Provided material START
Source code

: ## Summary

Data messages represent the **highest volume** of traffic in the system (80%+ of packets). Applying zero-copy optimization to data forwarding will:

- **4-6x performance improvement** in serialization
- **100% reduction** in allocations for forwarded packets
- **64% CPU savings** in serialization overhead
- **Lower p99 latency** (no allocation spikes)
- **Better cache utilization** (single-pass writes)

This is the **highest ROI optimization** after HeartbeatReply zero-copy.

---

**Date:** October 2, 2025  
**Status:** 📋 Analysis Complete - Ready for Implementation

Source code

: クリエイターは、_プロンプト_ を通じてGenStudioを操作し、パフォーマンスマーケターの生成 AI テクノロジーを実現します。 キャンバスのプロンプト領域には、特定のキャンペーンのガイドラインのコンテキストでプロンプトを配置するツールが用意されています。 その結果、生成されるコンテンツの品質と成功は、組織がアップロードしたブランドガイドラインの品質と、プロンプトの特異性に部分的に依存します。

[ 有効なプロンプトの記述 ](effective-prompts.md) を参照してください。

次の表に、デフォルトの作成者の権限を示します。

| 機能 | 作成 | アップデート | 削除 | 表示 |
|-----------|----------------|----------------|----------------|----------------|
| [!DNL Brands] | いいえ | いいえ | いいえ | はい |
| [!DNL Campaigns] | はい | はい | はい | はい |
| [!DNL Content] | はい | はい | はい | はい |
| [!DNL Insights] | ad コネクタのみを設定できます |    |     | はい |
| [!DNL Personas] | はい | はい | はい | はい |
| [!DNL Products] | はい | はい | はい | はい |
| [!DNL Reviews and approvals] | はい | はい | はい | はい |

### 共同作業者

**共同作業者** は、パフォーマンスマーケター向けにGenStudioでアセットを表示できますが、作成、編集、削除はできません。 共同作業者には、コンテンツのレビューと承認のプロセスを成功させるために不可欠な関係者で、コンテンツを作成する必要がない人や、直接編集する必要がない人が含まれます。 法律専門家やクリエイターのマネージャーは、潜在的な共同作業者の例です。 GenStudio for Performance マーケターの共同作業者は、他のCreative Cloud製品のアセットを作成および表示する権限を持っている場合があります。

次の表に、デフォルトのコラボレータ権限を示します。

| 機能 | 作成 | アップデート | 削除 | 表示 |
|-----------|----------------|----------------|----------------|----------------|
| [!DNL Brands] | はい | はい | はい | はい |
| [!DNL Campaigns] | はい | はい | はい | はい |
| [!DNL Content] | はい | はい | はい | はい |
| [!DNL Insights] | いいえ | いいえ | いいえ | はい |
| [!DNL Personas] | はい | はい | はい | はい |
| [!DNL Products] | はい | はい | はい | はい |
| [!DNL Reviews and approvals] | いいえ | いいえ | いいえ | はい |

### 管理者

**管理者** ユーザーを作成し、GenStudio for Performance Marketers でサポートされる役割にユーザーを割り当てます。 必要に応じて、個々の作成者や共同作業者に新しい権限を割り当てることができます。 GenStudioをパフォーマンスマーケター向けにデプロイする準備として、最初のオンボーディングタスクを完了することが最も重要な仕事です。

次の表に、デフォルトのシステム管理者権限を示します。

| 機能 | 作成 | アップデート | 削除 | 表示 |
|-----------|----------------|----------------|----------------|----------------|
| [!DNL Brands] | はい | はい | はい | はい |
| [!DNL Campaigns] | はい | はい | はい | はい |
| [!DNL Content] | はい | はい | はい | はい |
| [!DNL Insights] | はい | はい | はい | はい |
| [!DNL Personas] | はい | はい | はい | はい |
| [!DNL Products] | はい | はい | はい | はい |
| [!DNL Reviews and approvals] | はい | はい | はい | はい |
Provided material END
Your assignment: Transcribe every one of the lines above verbatim, in the order they appear.

Response to this exercise:
Source code

: ## Summary

Data messages represent the **highest volume** of traffic in the system (80%+ of packets). Applying zero-copy optimization to data forwarding will:

- **4-6x performance improvement** in serialization
- **100% reduction** in allocations for forwarded packets
- **64% CPU savings** in serialization overhead
- **Lower p99 latency** (no allocation spikes)
- **Better cache utilization** (single-pass writes)

This is the **highest ROI optimization** after HeartbeatReply zero-copy.

---

**Date:** October 2, 2025  
**Status:** 📋 Analysis Complete - Ready for Implementation

Source code

: クリエイターは、_プロンプト_ を通じてGenStudioを操作し、パフォーマンスマーケターの生成 AI テクノロジーを実現します。 キャンバスのプロンプト領域には、特定のキャンペーンのガイドラインのコンテキストでプロンプトを配置するツールが用意されています。 その結果、生成されるコンテンツの品質と成功は、組織がアップロードしたブランドガイドラインの品質と、プロンプトの特異性に部分的に依存します。

[ 有効なプロンプトの記述 ](effective-prompts.md) を参照してください。

次の表に、デフォルトの作成者の権限を示します。

| 機能 | 作成 | アップデート | 削除 | 表示 |
|-----------|----------------|----------------|----------------|----------------|
| [!DNL Brands] | いいえ | いいえ | いいえ | はい |
| [!DNL Campaigns] | はい | はい | はい | はい |
| [!DNL Content] | はい | はい | はい | はい |
| [!DNL Insights] | ad コネクタのみを設定できます |    |     | はい |
| [!DNL Personas] | はい | はい | はい | はい |
| [!DNL Products] | はい | はい | はい | はい |
| [!DNL Reviews and approvals] | はい | はい | はい | はい |

### 共同作業者

**共同作業者** は、パフォーマンスマーケター向けにGenStudioでアセットを表示できますが、作成、編集、削除はできません。 共同作業者には、コンテンツのレビューと承認のプロセスを成功させるために不可欠な関係者で、コンテンツを作成する必要がない人や、直接編集する必要がない人が含まれます。 法律専門家やクリエイターのマネージャーは、潜在的な共同作業者の例です。 GenStudio for Performance マーケターの共同作業者は、他のCreative Cloud製品のアセットを作成および表示する権限を持っている場合があります。

次の表に、デフォルトのコラボレータ権限を示します。

| 機能 | 作成 | アップデート | 削除 | 表示 |
|-----------|----------------|----------------|----------------|----------------|
| [!DNL Brands] | はい | はい | はい | はい |
| [!DNL Campaigns] | はい | はい | はい | はい |
| [!DNL Content] | はい | はい | はい | はい |
| [!DNL Insights] | いいえ | いいえ | いいえ | はい |
| [!DNL Personas] | はい | はい | はい | はい |
| [!DNL Products] | はい | はい | はい | はい |
| [!DNL Reviews and approvals] | いいえ | いいえ | いいえ | はい |

### 管理者

**管理者** ユーザーを作成し、GenStudio for Performance Marketers でサポートされる役割にユーザーを割り当てます。 必要に応じて、個々の作成者や共同作業者に新しい権限を割り当てることができます。 GenStudioをパフォーマンスマーケター向けにデプロイする準備として、最初のオンボーディングタスクを完了することが最も重要な仕事です。

次の表に、デフォルトのシステム管理者権限を示します。

| 機能 | 作成 | アップデート | 削除 | 表示 |
|-----------|----------------|----------------|----------------|----------------|
| [!DNL Brands] | はい | はい | はい | はい |
| [!DNL Campaigns] | はい | はい | はい | はい |
| [!DNL Content] | はい | はい | はい | はい |
| [!DNL Insights] | はい | はい | はい | はい |
| [!DNL Personas] | はい | はい | はい | はい |
| [!DNL Products] | はい | はい | はい | はい |
| [!DNL Reviews and approvals] | はい | はい | はい | はい |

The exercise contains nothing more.